OpenML: Open Machine Learning
Welcome to the OpenML GitHub page!
Contents:
Who are we?
We are a group of people who are excited about open science, open data and machine learning. We want to make machine learning and data analysis simple, accessible, collaborative and open with an optimal division of labour between computers and humans.
What is OpenML?
Want to learn about OpenML or get involved? Please do and get in touch in case of questions or comments!
- Getting started:
- Check out the OpenML Website to get a first impression of what OpenML is
- The OpenML Documentation page gives an introduction in details and features, as well as
- OpenML's different APIs and integrations so that everyone can work with their favorite tool.
- How to contribute: https://github.com/openml/OpenML/blob/master/CONTRIBUTING.md
- Citation and Honor Code: https://www.openml.org/terms
- Communication / Contact: https://github.com/openml/OpenML/wiki/Communication-Channels
OpenML is an online machine learning platform for sharing and organizing data, machine learning algorithms and experiments. It is designed to create a frictionless, networked ecosystem, that you can readily integrate into your existing processes/code/environments, allowing people all over the world to collaborate and build directly on each other’s latest ideas, data and results, irrespective of the tools and infrastructure they happen to use.

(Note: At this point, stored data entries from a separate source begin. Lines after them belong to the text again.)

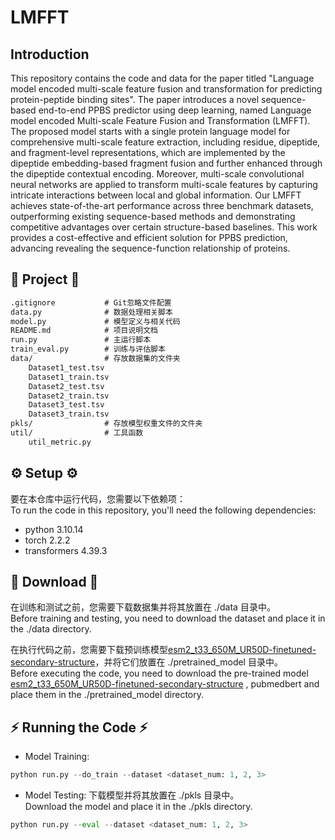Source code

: # LMFFT

## Introduction
This repository contains the code and data for the paper titled "Language model encoded multi-scale feature fusion and transformation for predicting protein-peptide binding sites".  The paper introduces a novel sequence-based end-to-end PPBS predictor using deep learning, named Language model encoded Multi-scale Feature Fusion and Transformation (LMFFT). The proposed model starts with a single protein language model for comprehensive multi-scale feature extraction, including residue, dipeptide, and fragment-level representations, which are implemented by the dipeptide embedding-based fragment fusion and further enhanced through the dipeptide contextual encoding. Moreover, multi-scale convolutional neural networks are applied to transform multi-scale features by capturing intricate interactions between local and global information. Our LMFFT achieves state-of-the-art performance across three benchmark datasets, outperforming existing sequence-based methods and demonstrating competitive advantages over certain structure-based baselines. This work provides a cost-effective and efficient solution for PPBS prediction, advancing revealing the sequence-function relationship of proteins.

## 📁 Project 📁
```markdown
.gitignore           # Git忽略文件配置
data.py              # 数据处理相关脚本
model.py             # 模型定义与相关代码
README.md            # 项目说明文档
run.py               # 主运行脚本
train_eval.py        # 训练与评估脚本
data/                # 存放数据集的文件夹
    Dataset1_test.tsv
    Dataset1_train.tsv
    Dataset2_test.tsv
    Dataset2_train.tsv
    Dataset3_test.tsv
    Dataset3_train.tsv
pkls/                # 存放模型权重文件的文件夹
util/                # 工具函数
    util_metric.py
```

## ⚙️ Setup  ⚙️
要在本仓库中运行代码，您需要以下依赖项：<br>To run the code in this repository, you'll need the following dependencies:
- python 3.10.14
- torch 2.2.2
- transformers 4.39.3


## 🤖 Download  🤖
在训练和测试之前，您需要下载数据集并将其放置在 ./data 目录中。<br>Before training and testing, you need to download the dataset and place it in the ./data directory.

在执行代码之前，您需要下载预训练模型[esm2_t33_650M_UR50D-finetuned-secondary-structure](https://huggingface.co/gaodrew/esm2_t33_650M_UR50D-finetuned-secondary-structure)，并将它们放置在 ./pretrained_model 目录中。<br>Before executing the code, you need to download the pre-trained model [esm2_t33_650M_UR50D-finetuned-secondary-structure](https://huggingface.co/gaodrew/esm2_t33_650M_UR50D-finetuned-secondary-structure) , pubmedbert and place them in the ./pretrained_model directory.

## ⚡️ Running the Code  ⚡️
- Model Training:
```python
python run.py --do_train --dataset <dataset_num: 1, 2, 3>
```

- Model Testing:
下载模型并将其放置在 ./pkls 目录中。<br>Download the model and place it in the ./pkls directory.
```python
python run.py --eval --dataset <dataset_num: 1, 2, 3>
```




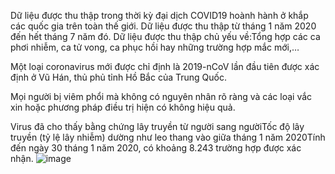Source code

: Dữ liệu được thu thập trong thời kỳ đại dịch COVID19 hoành hành ở khắp các quốc gia trên toàn thế giới. Dữ liệu được thu thập từ tháng 1 năm 2020 đến hết tháng 7 năm đó. Dữ liệu được thu thập chủ yếu về:Tổng hợp các ca phơi nhiễm, ca tử vong, ca phục hồi hay những trường hợp mắc mới,…

Một loại coronavirus mới được chỉ định là 2019-nCoV lần đầu tiên được xác định ở Vũ Hán, thủ phủ tỉnh Hồ Bắc của Trung Quốc.

Mọi người bị viêm phổi mà không có nguyên nhân rõ ràng và các loại vắc xin hoặc phương pháp điều trị hiện có không hiệu quả.

Virus đã cho thấy bằng chứng lây truyền từ người sang ngườiTốc độ lây truyền (tỷ lệ lây nhiễm) dường như leo thang vào giữa tháng 1 năm 2020Tính đến ngày 30 tháng 1 năm 2020, có khoảng 8.243 trường hợp được xác nhận.
![image](https://github.com/user-attachments/assets/d2ab2c21-dd4c-4e38-b4cc-fc934d15b98e)
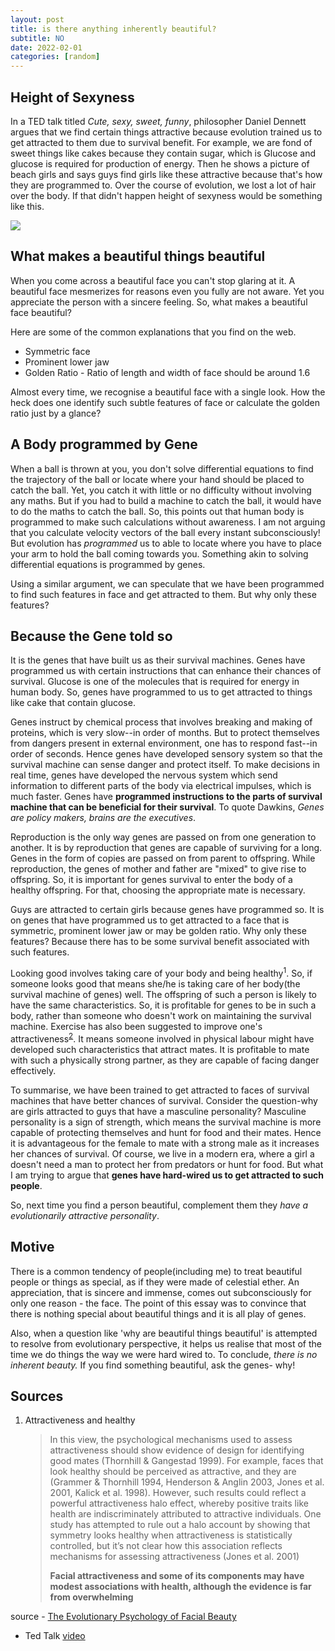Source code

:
 ```yaml
---
layout: post
title: is there anything inherently beautiful?
subtitle: NO
date: 2022-02-01
categories: [random]
---
```


## Height of Sexyness

In a TED talk titled *Cute, sexy, sweet, funny*, philosopher Daniel Dennett argues that we find certain things attractive because evolution trained us to get attracted to them due to survival benefit. For example, we are fond of sweet things like cakes because they contain sugar, which is Glucose and glucose is required for production of energy. Then he shows a picture of beach girls and says guys find girls like these attractive because that's how they are programmed to. Over the course of evolution, we lost a lot of hair over the body. If that didn't happen height of sexyness would be something like this.

![](https://imgur.com/weE4xT9.png)

## What makes a beautiful things beautiful

When you come across a beautiful face you can't stop glaring at it. A beautiful face mesmerizes for reasons even you fully are not aware. Yet you appreciate the person with a sincere feeling. So, what makes a beautiful face beautiful?

Here are some of the common explanations that you find on the web. 

- Symmetric face
- Prominent lower jaw
- Golden Ratio - Ratio of length and width of face should be around 1.6

Almost every time, we recognise a beautiful face with a single look. How the heck does one identify such subtle features of face or calculate the golden ratio just by a glance?  

## A Body programmed by Gene

When a ball is thrown at you, you don't solve differential equations to find the trajectory of the ball or locate where your hand should be placed to catch the ball. Yet, you catch it with little or no difficulty without involving any maths. But if you had to build a machine to catch the ball, it would have to do the maths to catch the ball. So, this points out that human body is programmed to make such calculations without awareness. I am not arguing that you calculate velocity vectors of the ball every instant subconsciously! But evolution has *programmed* us to able to locate where you have to place your arm to hold the ball coming towards you. Something akin to solving differential equations is programmed by genes.

Using a similar argument, we can speculate that we have been programmed to find such features in face and get attracted to them. But why only these features?

##  Because the Gene told so

It is the genes that have built us as their survival machines. Genes have programmed us with certain instructions that can enhance their chances of survival. Glucose is one of the molecules that is required for energy in human body. So, genes have programmed to us to get attracted to things like cake that contain glucose. 

Genes instruct by chemical process that involves breaking and making of proteins, which is very slow--in order of months. But to protect themselves from dangers present in external environment, one has to respond fast--in order of seconds. Hence genes have developed sensory system so that the survival machine can sense danger and protect itself. To make decisions in real time, genes have developed the nervous system which send information to different parts of the body via electrical impulses, which is much faster. Genes have **programmed instructions to the parts of survival machine that can be beneficial for their survival**. To quote Dawkins, *Genes are policy makers, brains are the executives*.

Reproduction is the only way genes are passed on from one generation to another. It is by reproduction that genes are capable of surviving for a long. Genes in the form of copies are passed on from parent to offspring. While reproduction, the genes of mother and father are "mixed" to give rise to offspring. So, it is important for genes survival to enter the body of a healthy offspring.  For that, choosing the appropriate mate is necessary. 

Guys are attracted to certain girls because genes have programmed so. It is on genes that have programmed us to get attracted to a face that is symmetric, prominent lower jaw or may be golden ratio. Why only these features? Because there has to be some survival benefit associated with such features.

Looking good involves taking care of your body and being healthy<sup>1</sup>. So, if someone looks good that means she/he is taking care of her body(the survival machine of genes) well. The offspring of such a person is likely to have the same characteristics. So, it is profitable for genes to be in such a body, rather than someone who doesn't work on maintaining the survival machine. Exercise has also been suggested to improve one's attractiveness<sup>[2](https://www.leaf.tv/9427359/10-ways-exercise-makes-you-more-attractive/)</sup>. It means someone involved in physical labour might have developed such characteristics that attract mates. It is profitable to mate with such a physically strong partner, as they are capable of facing danger effectively. 

To summarise, we have been trained to get attracted to faces of survival machines that have better chances of survival. Consider the question-why are girls attracted to guys that have a masculine personality? Masculine personality is a sign of strength, which means the survival machine is more capable of protecting themselves and hunt for food and their mates. Hence it is advantageous for the female to mate with a strong male as it increases her chances of survival.  Of course, we live in a modern era, where a girl a doesn't need a man to protect her from predators or hunt for food. But what I am trying to argue that **genes have hard-wired us to get attracted to such people**. 

So, next time you find a person beautiful, complement them they *have a evolutionarily attractive personality*. 

## Motive

There is a common tendency of people(including me) to treat beautiful people or things as special, as if they were made of celestial ether.  An appreciation, that is sincere and immense, comes out subconsciously for only one reason - the face. The point of this essay was to convince that there is nothing special about beautiful things and it is all play of genes. 

Also, when a question like 'why are beautiful things beautiful' is attempted to resolve from evolutionary perspective, it helps us realise that most of the time we do things the way we were hard wired to. To conclude, *there is no inherent beauty.* If you find something beautiful, ask the genes- why!

## Sources

1. Attractiveness and healthy

   > In this view, the psychological mechanisms used to assess attractiveness should show evidence of design for identifying good mates (Thornhill & Gangestad 1999). For example, faces that look healthy should be perceived as attractive, and they are (Grammer & Thornhill 1994, Henderson & Anglin 2003, Jones et al. 2001, Kalick et al. 1998). However, such results could reflect a powerful attractiveness halo effect, whereby positive traits like health are indiscriminately attributed to attractive individuals. One study has attempted to rule out a halo account by showing that symmetry looks healthy when attractiveness is statistically controlled, but it’s not clear how this association reflects mechanisms for assessing attractiveness (Jones et al. 2001)
   >
   > **Facial attractiveness and some of its components may have modest associations with health, although the evidence is far from overwhelming**

source - [The Evolutionary Psychology of Facial Beauty](https://www.annualreviews.org/doi/pdf/10.1146/annurev.psych.57.102904.190208#article-denial)

- Ted Talk [video](https://www.youtube.com/watch?v=TzN-uIVkfjg)
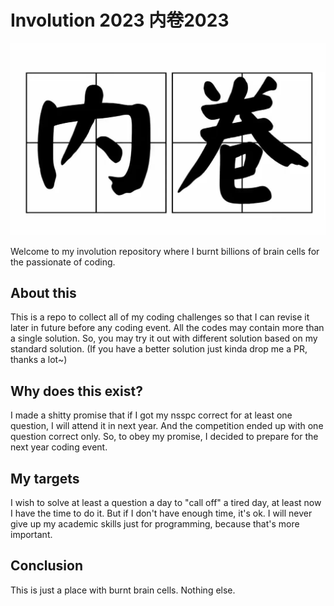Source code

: # Involution 2023 内卷2023
![内卷](neijuan.jpg)

Welcome to my involution repository where I burnt billions of brain cells for the passionate of coding.

## About this
This is a repo to collect all of my coding challenges so that I can revise it later in future before any coding event. All the codes may contain more than a single solution. So, you may try it out with different solution based on my standard solution. (If you have a better solution just kinda drop me a PR, thanks a lot~)

## Why does this exist?
I made a shitty promise that if I got my nsspc correct for at least one question, I will attend it in next year. And the competition ended up with one question correct only. So, to obey my promise, I decided to prepare for the next year coding event.

## My targets
I wish to solve at least a question a day to "call off" a tired day, at least now I have the time to do it. But if I don't have enough time, it's ok. I will never give up my academic skills just for programming, because that's more important.

## Conclusion
This is just a place with burnt brain cells. Nothing else.
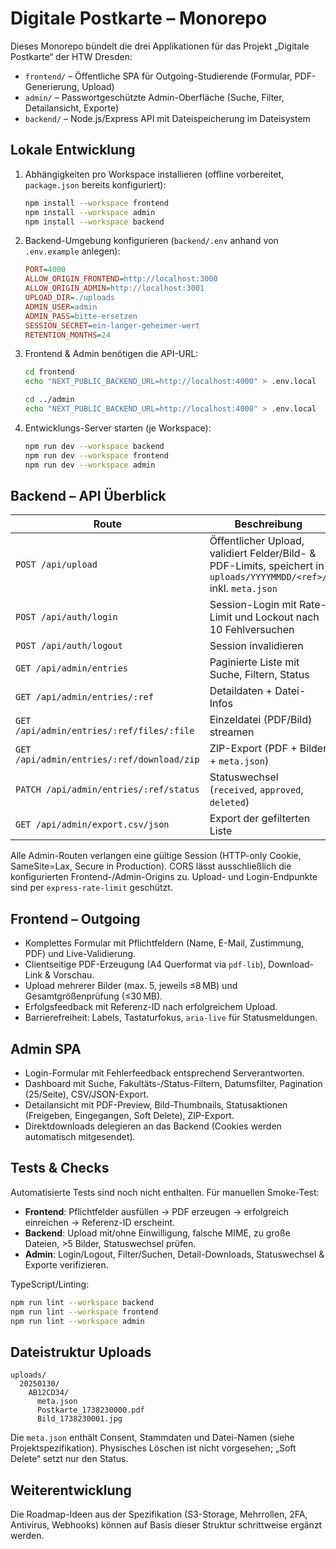 # Digitale Postkarte – Monorepo

Dieses Monorepo bündelt die drei Applikationen für das Projekt „Digitale Postkarte“ der HTW Dresden:

- `frontend/` – Öffentliche SPA für Outgoing-Studierende (Formular, PDF-Generierung, Upload)
- `admin/` – Passwortgeschützte Admin-Oberfläche (Suche, Filter, Detailansicht, Exporte)
- `backend/` – Node.js/Express API mit Dateispeicherung im Dateisystem

## Lokale Entwicklung

1. Abhängigkeiten pro Workspace installieren (offline vorbereitet, `package.json` bereits konfiguriert):
   ```bash
   npm install --workspace frontend
   npm install --workspace admin
   npm install --workspace backend
   ```
2. Backend-Umgebung konfigurieren (`backend/.env` anhand von `.env.example` anlegen):
   ```ini
   PORT=4000
   ALLOW_ORIGIN_FRONTEND=http://localhost:3000
   ALLOW_ORIGIN_ADMIN=http://localhost:3001
   UPLOAD_DIR=./uploads
   ADMIN_USER=admin
   ADMIN_PASS=bitte-ersetzen
   SESSION_SECRET=ein-langer-geheimer-wert
   RETENTION_MONTHS=24
   ```
3. Frontend & Admin benötigen die API-URL:
   ```bash
   cd frontend
   echo "NEXT_PUBLIC_BACKEND_URL=http://localhost:4000" > .env.local
   
   cd ../admin
   echo "NEXT_PUBLIC_BACKEND_URL=http://localhost:4000" > .env.local
   ```
4. Entwicklungs-Server starten (je Workspace):
   ```bash
   npm run dev --workspace backend
   npm run dev --workspace frontend
   npm run dev --workspace admin
   ```

## Backend – API Überblick

| Route | Beschreibung |
| --- | --- |
| `POST /api/upload` | Öffentlicher Upload, validiert Felder/Bild- & PDF-Limits, speichert in `uploads/YYYYMMDD/<ref>/` inkl. `meta.json` |
| `POST /api/auth/login` | Session-Login mit Rate-Limit und Lockout nach 10 Fehlversuchen |
| `POST /api/auth/logout` | Session invalidieren |
| `GET /api/admin/entries` | Paginierte Liste mit Suche, Filtern, Status |
| `GET /api/admin/entries/:ref` | Detaildaten + Datei-Infos |
| `GET /api/admin/entries/:ref/files/:file` | Einzeldatei (PDF/Bild) streamen |
| `GET /api/admin/entries/:ref/download/zip` | ZIP-Export (PDF + Bilder + `meta.json`) |
| `PATCH /api/admin/entries/:ref/status` | Statuswechsel (`received`, `approved`, `deleted`) |
| `GET /api/admin/export.csv/json` | Export der gefilterten Liste |

Alle Admin-Routen verlangen eine gültige Session (HTTP-only Cookie, SameSite=Lax, Secure in Production). CORS lässt ausschließlich die konfigurierten Frontend-/Admin-Origins zu. Upload- und Login-Endpunkte sind per `express-rate-limit` geschützt.

## Frontend – Outgoing

- Komplettes Formular mit Pflichtfeldern (Name, E-Mail, Zustimmung, PDF) und Live-Validierung.
- Clientseitige PDF-Erzeugung (A4 Querformat via `pdf-lib`), Download-Link & Vorschau.
- Upload mehrerer Bilder (max. 5, jeweils ≤8 MB) und Gesamtgrößenprüfung (≤30 MB).
- Erfolgsfeedback mit Referenz-ID nach erfolgreichem Upload.
- Barrierefreiheit: Labels, Tastaturfokus, `aria-live` für Statusmeldungen.

## Admin SPA

- Login-Formular mit Fehlerfeedback entsprechend Serverantworten.
- Dashboard mit Suche, Fakultäts-/Status-Filtern, Datumsfilter, Pagination (25/Seite), CSV/JSON-Export.
- Detailansicht mit PDF-Preview, Bild-Thumbnails, Statusaktionen (Freigeben, Eingegangen, Soft Delete), ZIP-Export.
- Direktdownloads delegieren an das Backend (Cookies werden automatisch mitgesendet).

## Tests & Checks

Automatisierte Tests sind noch nicht enthalten. Für manuellen Smoke-Test:

- **Frontend**: Pflichtfelder ausfüllen → PDF erzeugen → erfolgreich einreichen → Referenz-ID erscheint.
- **Backend**: Upload mit/ohne Einwilligung, falsche MIME, zu große Dateien, >5 Bilder, Statuswechsel prüfen.
- **Admin**: Login/Logout, Filter/Suchen, Detail-Downloads, Statuswechsel & Exporte verifizieren.

TypeScript/Linting:

```bash
npm run lint --workspace backend
npm run lint --workspace frontend
npm run lint --workspace admin
```

## Dateistruktur Uploads

```
uploads/
  20250130/
    AB12CD34/
      meta.json
      Postkarte_1738230000.pdf
      Bild_1738230001.jpg
```

Die `meta.json` enthält Consent, Stammdaten und Datei-Namen (siehe Projektspezifikation). Physisches Löschen ist nicht vorgesehen; „Soft Delete“ setzt nur den Status.

## Weiterentwicklung

Die Roadmap-Ideen aus der Spezifikation (S3-Storage, Mehrrollen, 2FA, Antivirus, Webhooks) können auf Basis dieser Struktur schrittweise ergänzt werden.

As an open science platform, OpenML provides important benefits for the science community and beyond.
Benefits for Science
Many sciences have made significant breakthroughs by adopting online tools that help organizing, structuring and analyzing scientific data online. Indeed, any shared idea, question, observation or tool may be noticed by someone who has just the right expertise to spark new ideas, answer open questions, reinterpret observations or reuse data and tools in unexpected new ways. Therefore, sharing research results and collaborating online as a (possibly cross-disciplinary) team enables scientists to quickly build on and extend the results of others, fostering new discoveries.
Moreover, ever larger studies become feasible as a lot of data are already available. Questions such as “Which hyperparameter is important to tune?”, “Which is the best known workflow for analyzing this data set?” or “Which data sets are similar in structure to my own?” can be answered in minutes by reusing prior experiments, instead of spending days setting up and running new experiments.
Benefits for Scientists
Scientists can also benefit personally from using OpenML. For example, they can save time, because OpenML assists in many routine and tedious duties: finding data sets, tasks, flows and prior results, setting up experiments and organizing all experiments for further analysis. Moreover, new experiments are immediately compared to the state of the art without always having to rerun other people’s experiments.
Another benefit is that linking one’s results to those of others has a large potential for new discoveries (see, for instance, Feurer et al. 2015; Post et al. 2016; Probst et al. 2017), leading to more publications and more collaboration with other scientists all over the world.
Finally, OpenML can help scientists to reinforce their reputation by making their work (published or not) visible to a wide group of people and by showing how often one’s data, code and experiments are downloaded or reused in the experiments of others.
Benefits for Society
OpenML also provides a useful learning and working environment for students, citizen scientists and practitioners. Students and citizen scientist can easily explore the state of the art and work together with top minds by contributing their own algorithms and experiments. Teachers can challenge their students by letting them compete on OpenML tasks or by reusing OpenML data in assignments. Finally, machine learning practitioners can explore and reuse the best solutions for specific analysis problems, interact with the scientific community or efficiently try out many possible approaches.
Get involved
OpenML has grown into quite a big project. We could use many more hands to help us out
- You want to contribute?: Awesome! Check out our wiki page on how to contribute or get in touch. There may be unexpected ways for how you could help. We are open for any ideas.
- You want to support us financially?: YES! Getting funding through conventional channels is very competitive, and we are happy about every small contribution. Please send an email to [email protected]!
GitHub organization structure
OpenML's code distrubuted over different repositories to simplify development. Please see their individual readme's and issue trackers of you like to contribute. These are the most important ones:
- openml/OpenML: The OpenML web application, including the REST API.
- openml/openml-python: The Python API, to talk to OpenML from Python scripts (including scikit-learn).
- openml/openml-r: The R API, to talk to OpenML from R scripts (inclusing mlr).
- openml/java: The Java API, to talk to OpenML from Java scripts.
- openml/openml-weka: The WEKA plugin, to talk to OpenML from the WEKA toolbox.